Oil prices will likely rise to about $130 a barrel in the next 12 months as demand in emerging markets such as China and India make up for weak developed world growth, Goldman Sachs said Thursday.
Despite concerns about the U.S. economy and Eurozone sovereign debt, which have hit crude prices due to an expected fall in demand, the Wall Street giant forecast commodity prices to remain buoyant.
At the same time it tipped gold -- a safe haven in times of economic uncertainty -- to cost $1,860 an ounce in a year, much lower than the record high of $1,921.15 it hit last month.
The large emerging economies of the BRICS -- Brazil, Russia, India, China and South Africa -- are forecast to grow 7.7 percent this year and 7.9 percent in 2012.
By contrast, advanced economies are projected to expand only 1.7 percent this year and 2.1 percent next year, Goldman Sachs said.
Brent crude, which is traded in London, is expected to hit $130 a barrel in the next year, from current levels around $112, the bank said.
West Texas Intermediate (WTI) light sweet crude oil, traded on the New York Mercantile Exchange, is forecast to reach $126.50 a barrel over the same period from current $88.
Both contracts touched all-time highs of above $147 a barrel in July 2008 before the onset of a global financial crisis.
"Clearly, there is very little growth anticipated to come from the U.S., EU and the developed markets," said Allison Nathan, senior commodities economist at Goldman Sachs.
"But we expect quite robust emerging market demand growth with China still anticipated to grow at 9.2 percent next year and overall the BRICS countries close to eight percent," she told reporters in Singapore.
Nathan said the spread between WTI crude and Brent should narrow in the future but it was still unclear when the gap will close.
The high inventory level at the US oil hub in Cushing, Oklahoma, has led to WTI trading at a significant discount compared with other light sweet crudes such as Brent, Goldman Sachs said.
It added that transportation pipelines must be upgraded to improve delivery.
"While we expect that alternative transportation capacity such as rail, truck and barge shipments will expand rapidly over the coming months, we believe that WTI will remain volatile and prone to dislocations in the future until the pipeline infrastructure is improved," it said.
For gold, the U.S. bank said an environment of low interest rates and central bank buying will support prices for the precious metal.
Low interest rates drive investors to buy gold for higher returns, boosting prices.
Prices for industrial metals such as aluminum, copper and nickel are also expected to rise, with Chinese demand a key driver.
"China is the single largest consumer of almost all commodities," said Julian Zhu, the China commodities analyst at Goldman Sachs.
"China is good at oversupplying so whichever commodity China is short of will likely have the strongest demand and pricing.

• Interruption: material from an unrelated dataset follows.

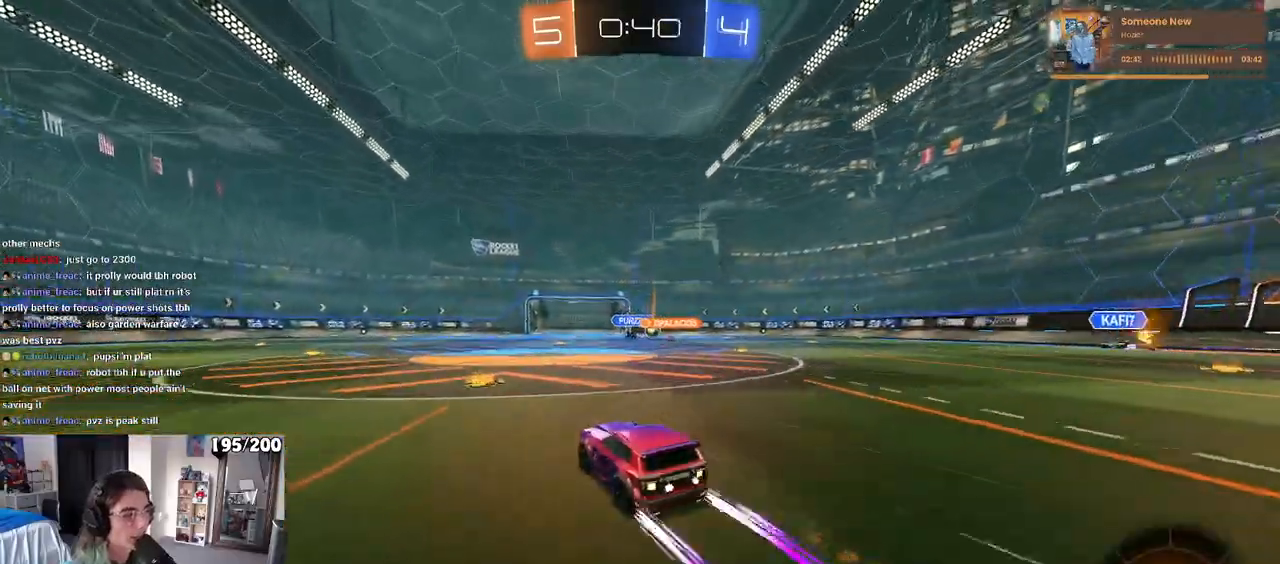
{"buttons": ["R1", "R2"], "left_stick": "left", "right_stick": "center", "events": [[17, "left_stick", "left"], [433, "R1", "down"]]}
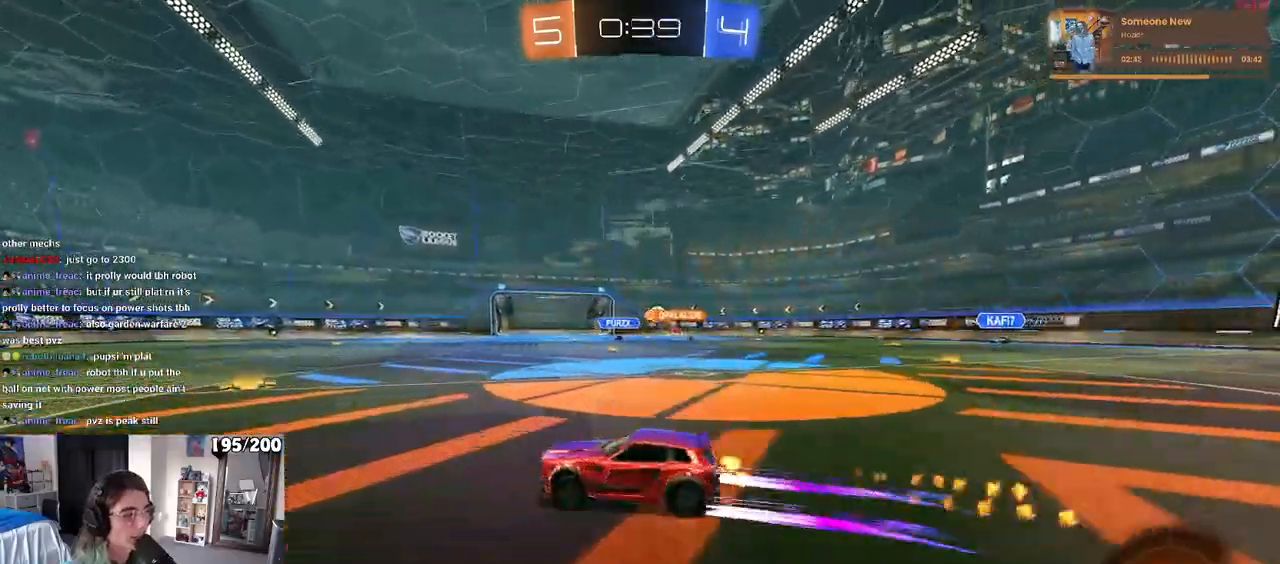
{"buttons": ["R2"], "left_stick": "center", "right_stick": "center", "events": [[183, "left_stick", "center"], [300, "R1", "up"]]}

Therefore, copper is our preferred metal," he said.
Last year, China's share of the total global consumption for steel was 45 percent, 76 percent for iron ore, 41 percent for aluminum and 39 percent for copper, according to the US bank.
"China's per capita copper consumption is far below that of developed countries with high-end manufacturing industries. This suggests substantial upside for China's demand for copper," added Zhu.
China consumed 5.4 kilograms of copper per person in 2010, compared with 7.2 kilograms in the OECD countries, he said.